“You, Your Slides, and Your Posters: Allies or Foes?”

Friday, November 18, 2016 2:00 pm - 3:30 pm EST (GMT -05:00)

“Scientists are very often consciously or unconsciously driven by agendas well outside science, even if they do not acknowledge them.”
—Neil Turok, Director, Perimeter Institute, 2012 CBC Massey Lectures

Seminar - Professor Emeritus John Bandler

John Bandler.jpg

In the first few blinks of an eye after you stumble onto the stage, or make an opening stab at your slides or poster, most of your audience has likely made up its mind—and you may not even have “started” your presentation. Perhaps the projector isn’t working, or your microphone has a mind of its own, or you apologize for not finding the room in time. Perhaps your visitor(s) caught you eating at your poster, or you just returned from chatting with a colleague across the room and found someone squinting at your fine print.


Whatever the case, the rest of your performance serves as confirmation of your audience’s bias and first impressions. And besides you, your slides and your posters have their own agenda, subplot or series of subplots that reflect you, your expertise, your authenticity, your passion for your subject, and your attention to issues like relevance, context, clarity, citations, acknowledgments, respect, consistency of fonts, spelling, and those excruciating details in your visual aids that you can’t bear to leave out, and even their artistic composition. At your poster, you have just moments to pitch the importance of your work. As for your oral presentation, remember that your audience may have already sat through several presentations that day.


I use my expertise as a writer and director of plays as well as a professor and entrepreneur (with experience at trade shows) to elaborate on effective presentations at a conference: embracing your audience’s needs; gaining trust; the importance of clarity, citation and acknowledgement; the importance of “story” and admitting setbacks; those crucial first few seconds, and your first few slides; and how to identify and avoid potential traps and pitfalls.
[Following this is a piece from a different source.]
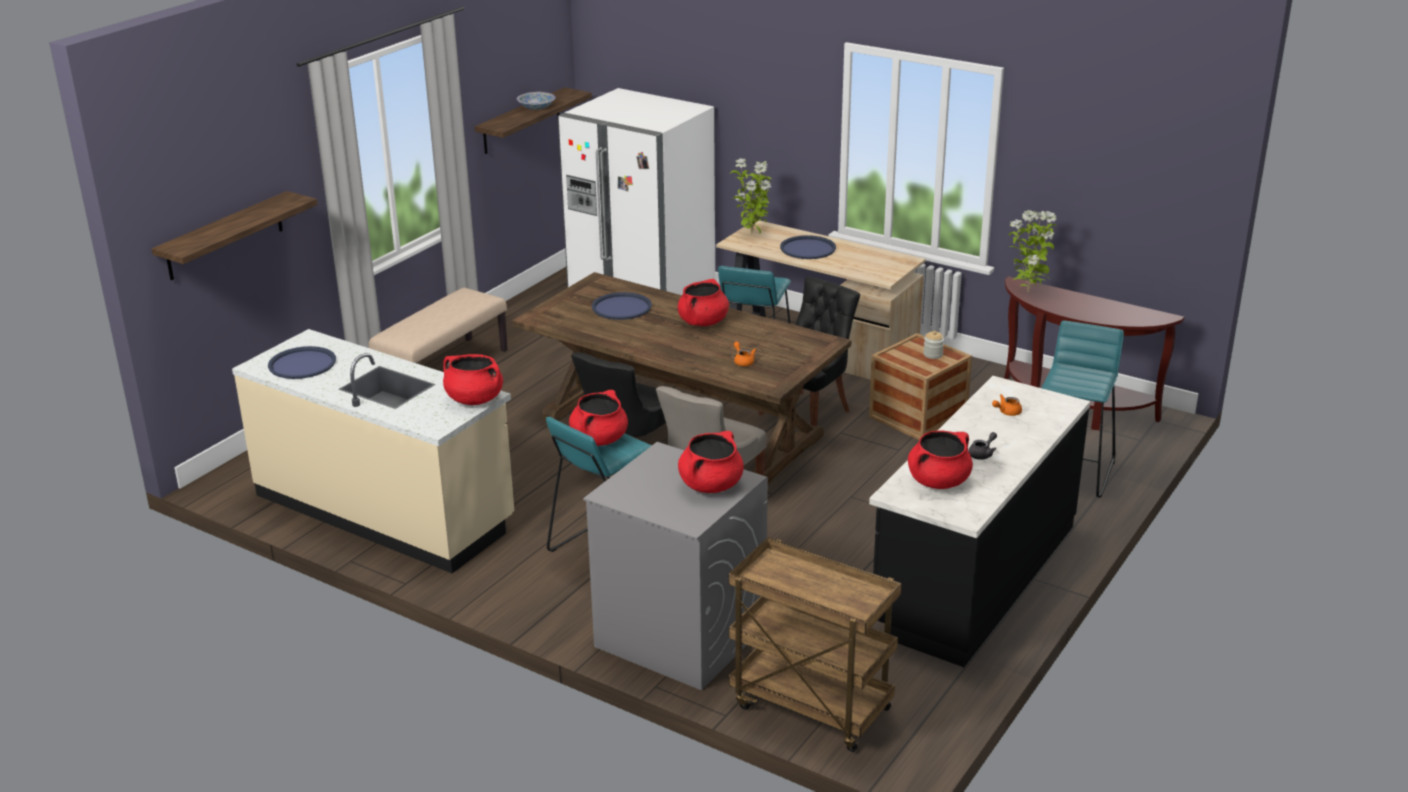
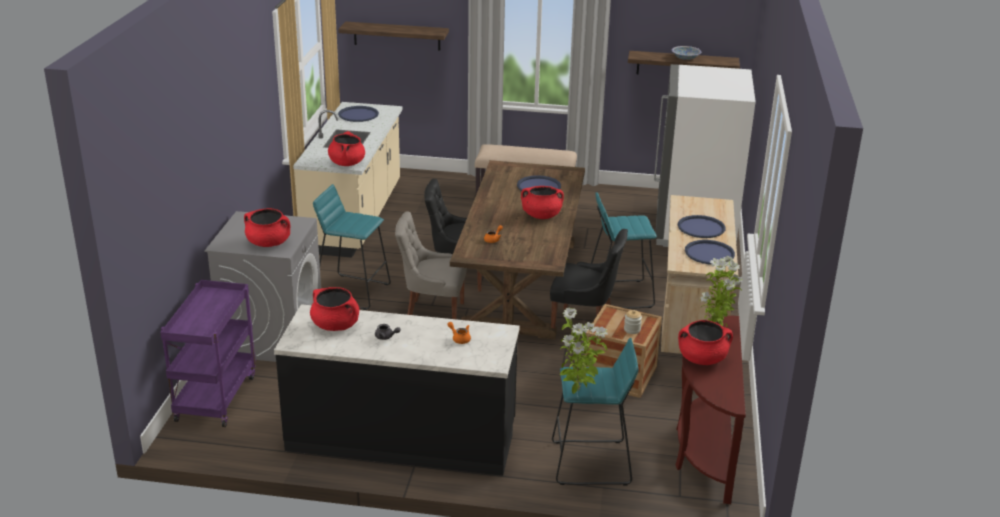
camera: 65 degrees right, 0 degrees up
(599, 439) = (359, 218): red cooking pot -> red cooking pot (702, 359)
(752, 234) = (702, 204): potted plant -> potted plant (578, 391)
(809, 707) = (215, 397): brown cart -> purple cart
(868, 258) = (709, 253): none -> blue tray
McMaster professor emeritus John Bandler is an engineer, entrepreneur, innovator, researcher, artist, speaker, and author of fiction, including stage plays. He wrote and directed That The Multitude May Live, which can be seen on YouTube, along with Christmas Eve at the Julibee Motel, and other examples of his theatrical work. Some of his talks, including his 2014 TEDx McMaster U talk, are available on the internet. He has published 500 technical papers and contributions to books, has won numerous professional awards, and pioneered the space mapping technology in 1993. In 1997, Hewlett-Packard acquired his company Optimization Systems Associates Inc. He is a Fellow of several societies, including the Canadian Academy of Engineering and the Royal Society of Canada, and has been honoured by a Queen Elizabeth II Diamond Jubilee Medal. He mentors individuals for public presentations, including the Three Minute Thesis (3MT®) competition, and spearheads the team bringing the first ever 3MT® competition to the IEEE International Microwave Symposium in 2017.